Total Recall z UK - ten sam problem z kompresją co wyżej, gdybym nie miał wyświetlacza z obsługą DV to brałbym wydańsko z Włoch. Amazon wysłał mi tego steela w zwykłej kopercie A3, taką jaką się listy wysyła. Mistrzowie - na szczęście skończyło się na jednym niewielkim wgnieceniu, które widać dopiero pod światłem, ale mimo to szkoda bo w realu ten steelbook prezentuje się bardzo fajnie.

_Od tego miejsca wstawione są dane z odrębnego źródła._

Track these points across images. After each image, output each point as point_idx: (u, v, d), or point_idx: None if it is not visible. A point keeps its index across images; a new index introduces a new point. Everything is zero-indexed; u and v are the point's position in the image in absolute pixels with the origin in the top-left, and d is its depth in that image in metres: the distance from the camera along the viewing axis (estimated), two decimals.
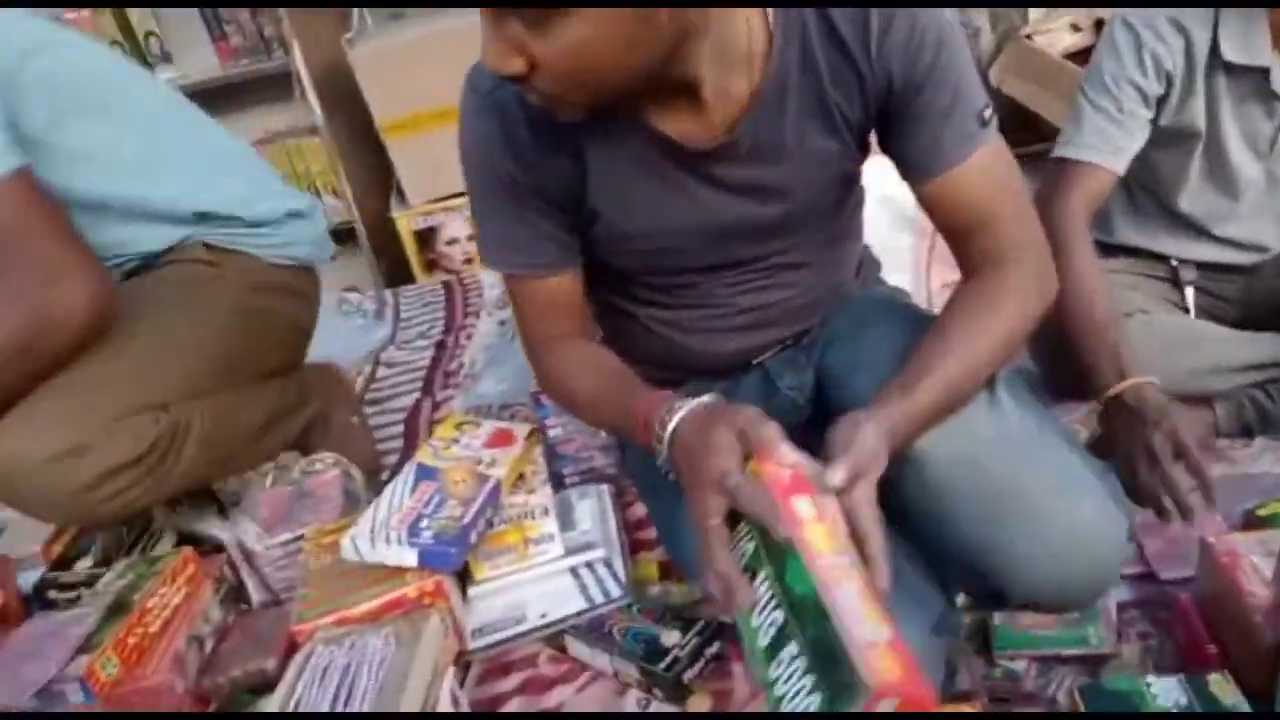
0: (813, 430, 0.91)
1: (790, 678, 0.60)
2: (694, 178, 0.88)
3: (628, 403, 0.85)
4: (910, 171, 0.89)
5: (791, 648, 0.60)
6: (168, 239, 1.26)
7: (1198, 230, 1.35)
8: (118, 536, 1.19)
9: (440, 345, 1.83)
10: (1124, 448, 1.10)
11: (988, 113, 0.86)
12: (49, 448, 1.02)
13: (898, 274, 1.51)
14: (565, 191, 0.89)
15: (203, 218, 1.27)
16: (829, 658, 0.57)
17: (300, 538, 1.12)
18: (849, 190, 0.98)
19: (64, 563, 1.16)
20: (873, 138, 0.93)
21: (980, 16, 2.42)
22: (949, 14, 0.84)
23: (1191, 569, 1.03)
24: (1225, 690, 0.84)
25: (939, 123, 0.84)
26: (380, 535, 1.00)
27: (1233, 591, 0.91)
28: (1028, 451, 0.84)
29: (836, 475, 0.69)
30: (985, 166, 0.86)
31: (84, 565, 1.14)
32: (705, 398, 0.79)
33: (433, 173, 2.20)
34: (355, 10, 2.42)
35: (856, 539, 0.67)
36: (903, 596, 0.72)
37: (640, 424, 0.81)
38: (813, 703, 0.58)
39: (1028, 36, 2.28)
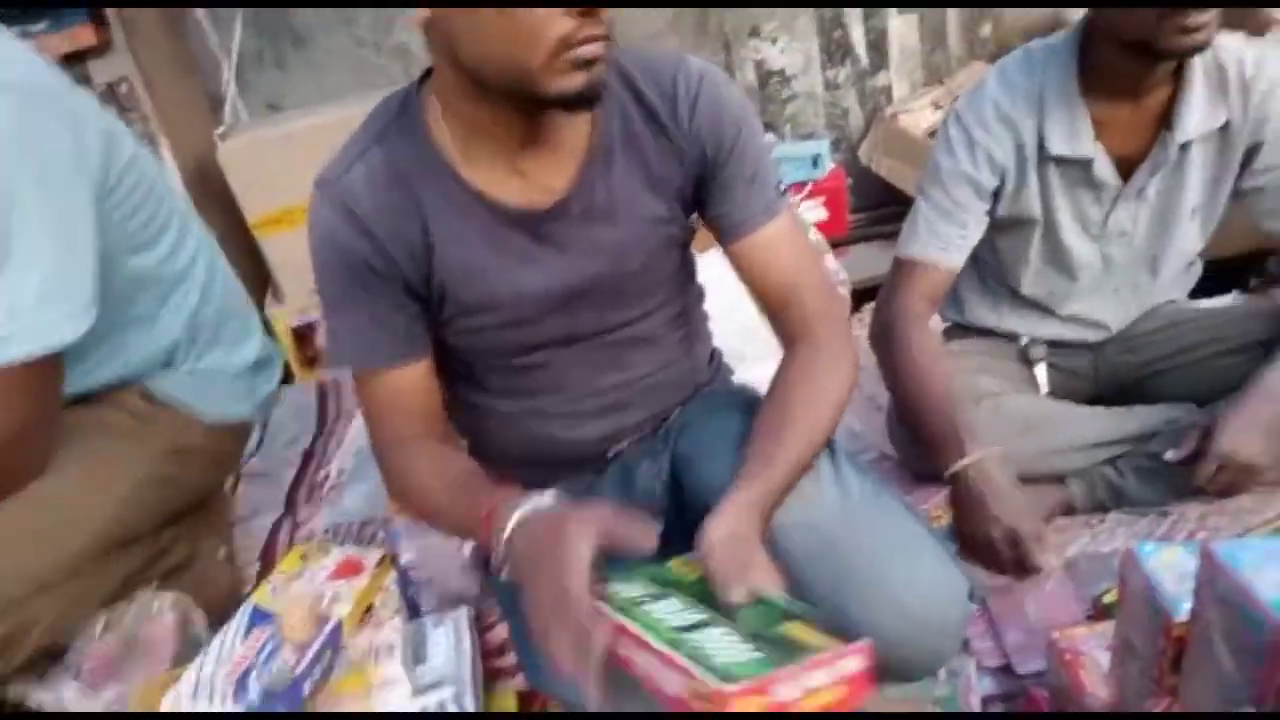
0: (672, 521, 1.00)
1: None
2: (533, 240, 0.92)
3: (472, 501, 0.85)
4: (724, 235, 0.98)
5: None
6: (123, 374, 1.18)
7: (1043, 309, 1.42)
8: None
9: (308, 455, 1.76)
10: (967, 534, 1.13)
11: (782, 186, 0.99)
12: None
13: (767, 362, 1.53)
14: (414, 267, 0.91)
15: (163, 363, 1.20)
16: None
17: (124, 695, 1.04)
18: (683, 258, 1.05)
19: None
20: None
21: (848, 97, 2.52)
22: (746, 102, 0.97)
23: (1045, 663, 1.04)
24: None
25: (745, 189, 0.95)
26: (204, 691, 0.94)
27: (1076, 691, 0.92)
28: (868, 517, 0.90)
29: (735, 594, 0.72)
30: (786, 233, 0.98)
31: None
32: (545, 497, 0.80)
33: (309, 268, 2.15)
34: (228, 105, 2.39)
35: None
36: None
37: (481, 524, 0.81)
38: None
39: (893, 116, 2.38)
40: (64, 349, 1.00)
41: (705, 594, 0.74)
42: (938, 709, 1.03)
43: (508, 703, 1.08)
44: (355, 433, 1.79)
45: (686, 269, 1.08)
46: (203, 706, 0.93)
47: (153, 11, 2.20)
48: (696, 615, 0.71)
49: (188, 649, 1.11)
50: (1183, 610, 0.74)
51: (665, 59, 0.94)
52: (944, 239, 1.28)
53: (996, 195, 1.29)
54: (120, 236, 1.08)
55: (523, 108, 0.84)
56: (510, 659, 1.15)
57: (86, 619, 1.11)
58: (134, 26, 2.07)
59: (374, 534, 1.40)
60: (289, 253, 2.14)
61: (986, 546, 1.10)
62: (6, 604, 1.00)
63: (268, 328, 1.44)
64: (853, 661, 0.64)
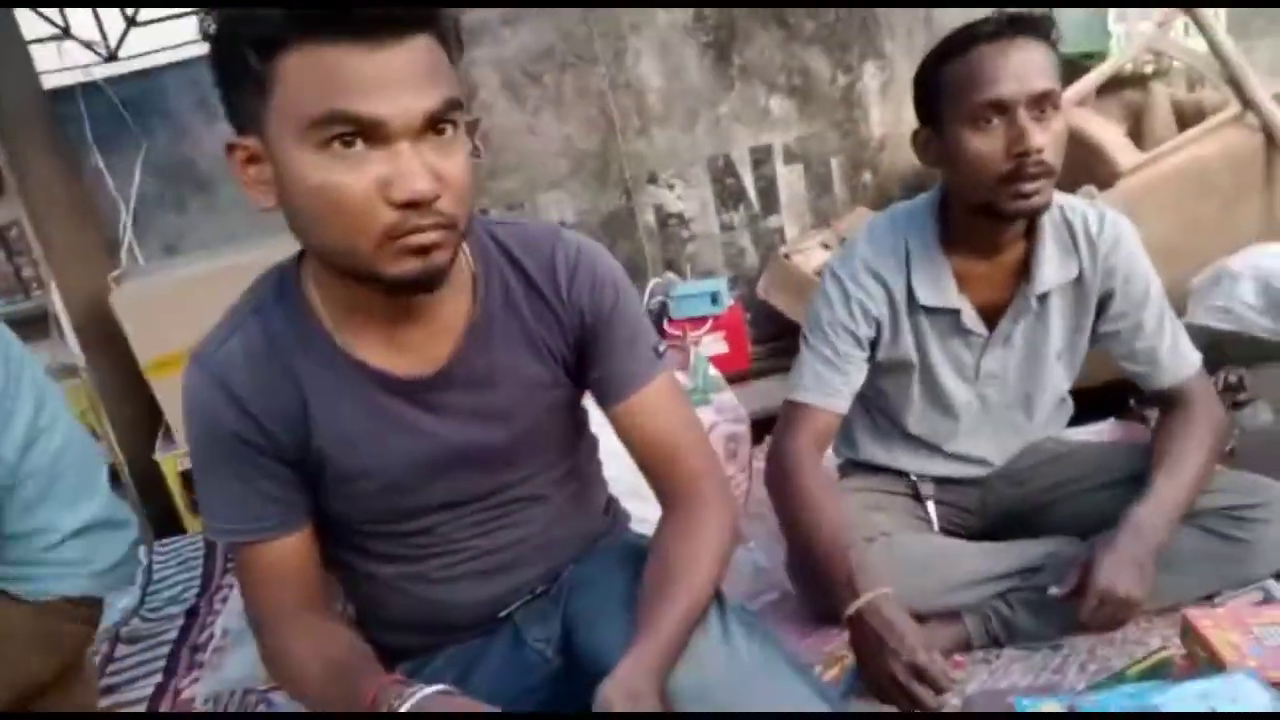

Minari i Ojciec z USA kupione w ciemno. Bardzo dobre filmy, szczególnie ten drugi - chyba jak żaden inny pozwala wczuć się w skórę osoby z demencją.
Reszta USA:
Wszystko świetne remastery.
My Fair Lady to upgrade z BD - bazuje na tej samej świetnie odrestaurowanej wersji co BD z 2015/2016, więc jakichś dużych zmian nie ma na UHD. Co prawda kolorki wypadają korzystniej i szczegółowość obrazu stoi na wyższym poziomie, ale spodziewałem się więcej po 65mm. Mimo dość subtelnego HDR jest to najrówniejszy transfer ze wszystkich dotychczas wydanych filmów na UHD z taśmy 65mm.

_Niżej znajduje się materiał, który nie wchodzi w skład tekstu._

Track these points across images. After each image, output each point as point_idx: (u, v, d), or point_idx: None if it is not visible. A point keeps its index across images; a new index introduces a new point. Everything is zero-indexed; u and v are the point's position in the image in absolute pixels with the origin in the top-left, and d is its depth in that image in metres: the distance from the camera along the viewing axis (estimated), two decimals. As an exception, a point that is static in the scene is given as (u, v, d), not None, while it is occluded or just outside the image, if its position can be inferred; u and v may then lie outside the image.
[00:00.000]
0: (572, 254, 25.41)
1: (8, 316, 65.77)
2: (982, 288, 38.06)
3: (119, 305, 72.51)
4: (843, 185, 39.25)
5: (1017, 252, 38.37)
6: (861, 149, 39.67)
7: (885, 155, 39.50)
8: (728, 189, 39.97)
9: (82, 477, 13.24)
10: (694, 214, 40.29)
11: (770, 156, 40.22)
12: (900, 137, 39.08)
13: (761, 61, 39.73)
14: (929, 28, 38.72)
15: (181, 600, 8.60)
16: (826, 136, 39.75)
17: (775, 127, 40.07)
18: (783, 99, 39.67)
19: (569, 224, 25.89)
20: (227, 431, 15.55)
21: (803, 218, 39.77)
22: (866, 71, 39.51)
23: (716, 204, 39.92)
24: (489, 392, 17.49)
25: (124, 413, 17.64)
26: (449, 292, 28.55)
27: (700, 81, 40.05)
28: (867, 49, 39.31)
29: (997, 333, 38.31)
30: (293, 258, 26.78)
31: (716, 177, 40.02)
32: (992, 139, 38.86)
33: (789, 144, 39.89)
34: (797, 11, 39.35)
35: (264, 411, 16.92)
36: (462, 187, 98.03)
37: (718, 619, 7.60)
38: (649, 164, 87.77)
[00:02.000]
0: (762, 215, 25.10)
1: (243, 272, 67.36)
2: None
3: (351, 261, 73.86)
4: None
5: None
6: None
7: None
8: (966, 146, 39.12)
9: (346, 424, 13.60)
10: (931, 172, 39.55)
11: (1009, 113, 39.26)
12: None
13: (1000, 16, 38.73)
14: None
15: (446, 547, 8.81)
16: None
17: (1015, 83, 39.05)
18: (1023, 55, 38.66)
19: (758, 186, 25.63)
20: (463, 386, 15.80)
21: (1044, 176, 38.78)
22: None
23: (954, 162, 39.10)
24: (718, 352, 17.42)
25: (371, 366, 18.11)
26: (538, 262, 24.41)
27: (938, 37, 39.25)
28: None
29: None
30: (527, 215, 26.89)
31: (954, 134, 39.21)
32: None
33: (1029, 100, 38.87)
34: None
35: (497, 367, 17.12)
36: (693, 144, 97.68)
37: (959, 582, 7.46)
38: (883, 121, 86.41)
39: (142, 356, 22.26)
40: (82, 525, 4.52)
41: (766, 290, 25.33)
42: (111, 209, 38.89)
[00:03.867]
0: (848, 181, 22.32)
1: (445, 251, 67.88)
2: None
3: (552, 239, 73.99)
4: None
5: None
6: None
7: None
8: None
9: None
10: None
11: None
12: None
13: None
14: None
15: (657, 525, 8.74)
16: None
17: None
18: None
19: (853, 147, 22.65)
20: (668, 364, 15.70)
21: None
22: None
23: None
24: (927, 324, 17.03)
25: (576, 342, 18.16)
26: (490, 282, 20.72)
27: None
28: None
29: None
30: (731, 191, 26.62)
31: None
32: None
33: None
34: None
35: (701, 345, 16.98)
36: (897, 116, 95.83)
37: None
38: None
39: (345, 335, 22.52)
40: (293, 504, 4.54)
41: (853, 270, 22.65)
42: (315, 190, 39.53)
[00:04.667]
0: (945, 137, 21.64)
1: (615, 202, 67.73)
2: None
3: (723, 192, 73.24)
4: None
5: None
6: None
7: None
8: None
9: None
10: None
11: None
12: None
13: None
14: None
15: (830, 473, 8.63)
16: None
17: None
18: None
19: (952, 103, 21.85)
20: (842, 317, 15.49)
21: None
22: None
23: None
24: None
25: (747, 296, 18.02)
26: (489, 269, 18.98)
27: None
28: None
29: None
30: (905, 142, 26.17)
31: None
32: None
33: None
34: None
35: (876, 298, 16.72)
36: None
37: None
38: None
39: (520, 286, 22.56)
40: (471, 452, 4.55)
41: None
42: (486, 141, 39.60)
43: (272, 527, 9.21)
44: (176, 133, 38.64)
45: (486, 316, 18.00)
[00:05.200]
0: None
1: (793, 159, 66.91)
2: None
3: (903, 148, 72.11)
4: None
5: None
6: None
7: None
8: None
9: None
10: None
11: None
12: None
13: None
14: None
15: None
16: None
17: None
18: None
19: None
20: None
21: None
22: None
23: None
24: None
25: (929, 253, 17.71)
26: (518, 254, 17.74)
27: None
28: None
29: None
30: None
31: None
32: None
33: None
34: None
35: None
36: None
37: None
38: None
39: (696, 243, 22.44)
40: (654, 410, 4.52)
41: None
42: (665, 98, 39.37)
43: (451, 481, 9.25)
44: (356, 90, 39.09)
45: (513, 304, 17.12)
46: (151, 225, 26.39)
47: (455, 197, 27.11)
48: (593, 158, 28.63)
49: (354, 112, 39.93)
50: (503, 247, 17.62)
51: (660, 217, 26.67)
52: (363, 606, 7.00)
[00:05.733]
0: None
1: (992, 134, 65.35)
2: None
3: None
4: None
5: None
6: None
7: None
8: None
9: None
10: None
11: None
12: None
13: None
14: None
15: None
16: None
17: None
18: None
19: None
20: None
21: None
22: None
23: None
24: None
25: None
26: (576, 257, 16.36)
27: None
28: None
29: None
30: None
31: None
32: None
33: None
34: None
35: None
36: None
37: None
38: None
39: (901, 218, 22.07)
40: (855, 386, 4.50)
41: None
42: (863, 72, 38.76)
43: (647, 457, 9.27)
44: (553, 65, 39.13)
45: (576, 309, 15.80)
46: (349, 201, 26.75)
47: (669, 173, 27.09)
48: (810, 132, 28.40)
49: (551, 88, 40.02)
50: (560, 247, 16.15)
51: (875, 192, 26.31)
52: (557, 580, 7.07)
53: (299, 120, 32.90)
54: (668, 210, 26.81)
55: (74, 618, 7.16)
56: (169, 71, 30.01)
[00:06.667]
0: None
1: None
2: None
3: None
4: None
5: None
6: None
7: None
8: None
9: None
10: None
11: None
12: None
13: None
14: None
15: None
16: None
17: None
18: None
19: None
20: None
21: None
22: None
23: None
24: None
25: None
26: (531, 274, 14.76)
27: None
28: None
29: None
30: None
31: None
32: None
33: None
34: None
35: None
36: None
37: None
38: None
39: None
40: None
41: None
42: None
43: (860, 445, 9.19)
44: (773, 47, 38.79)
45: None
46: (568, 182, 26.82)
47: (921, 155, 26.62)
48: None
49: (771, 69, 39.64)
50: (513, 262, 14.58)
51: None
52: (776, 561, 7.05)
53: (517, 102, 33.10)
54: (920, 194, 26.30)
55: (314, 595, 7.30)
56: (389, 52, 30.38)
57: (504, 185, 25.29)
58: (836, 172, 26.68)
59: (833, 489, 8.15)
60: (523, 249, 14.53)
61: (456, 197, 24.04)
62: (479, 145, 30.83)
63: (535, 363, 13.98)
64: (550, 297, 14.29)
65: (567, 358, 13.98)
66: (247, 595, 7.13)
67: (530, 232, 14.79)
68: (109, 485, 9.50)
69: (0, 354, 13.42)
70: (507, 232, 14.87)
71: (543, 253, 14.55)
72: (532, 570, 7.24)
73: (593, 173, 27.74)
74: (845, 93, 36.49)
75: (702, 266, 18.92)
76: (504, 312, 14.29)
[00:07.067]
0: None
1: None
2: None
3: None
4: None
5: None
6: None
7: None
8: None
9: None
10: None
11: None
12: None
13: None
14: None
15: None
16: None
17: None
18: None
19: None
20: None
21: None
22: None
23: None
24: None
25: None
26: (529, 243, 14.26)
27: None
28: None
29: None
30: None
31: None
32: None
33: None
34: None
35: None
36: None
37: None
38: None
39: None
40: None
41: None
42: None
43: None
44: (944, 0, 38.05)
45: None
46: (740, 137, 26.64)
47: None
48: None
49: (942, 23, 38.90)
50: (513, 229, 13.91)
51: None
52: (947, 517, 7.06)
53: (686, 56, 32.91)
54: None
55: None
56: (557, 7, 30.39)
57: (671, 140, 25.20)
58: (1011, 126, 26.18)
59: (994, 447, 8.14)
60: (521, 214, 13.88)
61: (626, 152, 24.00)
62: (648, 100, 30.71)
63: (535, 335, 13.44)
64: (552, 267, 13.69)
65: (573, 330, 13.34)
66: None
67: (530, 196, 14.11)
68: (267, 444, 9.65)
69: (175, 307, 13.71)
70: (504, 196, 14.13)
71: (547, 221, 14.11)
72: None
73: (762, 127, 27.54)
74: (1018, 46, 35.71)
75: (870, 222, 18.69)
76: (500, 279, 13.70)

Z Milczeniem owiec czekałem aż pojawi się na UHD, ale się nie doczekałem, do tego Amazon kupił MGM więc postanowiłem już nie zwlekać. Obawiałem się trochę o kompresję obrazu, bo różne rzeczy można było usłyszeć w sieci na ten temat, ale w ruchu u mnie jest nieźle.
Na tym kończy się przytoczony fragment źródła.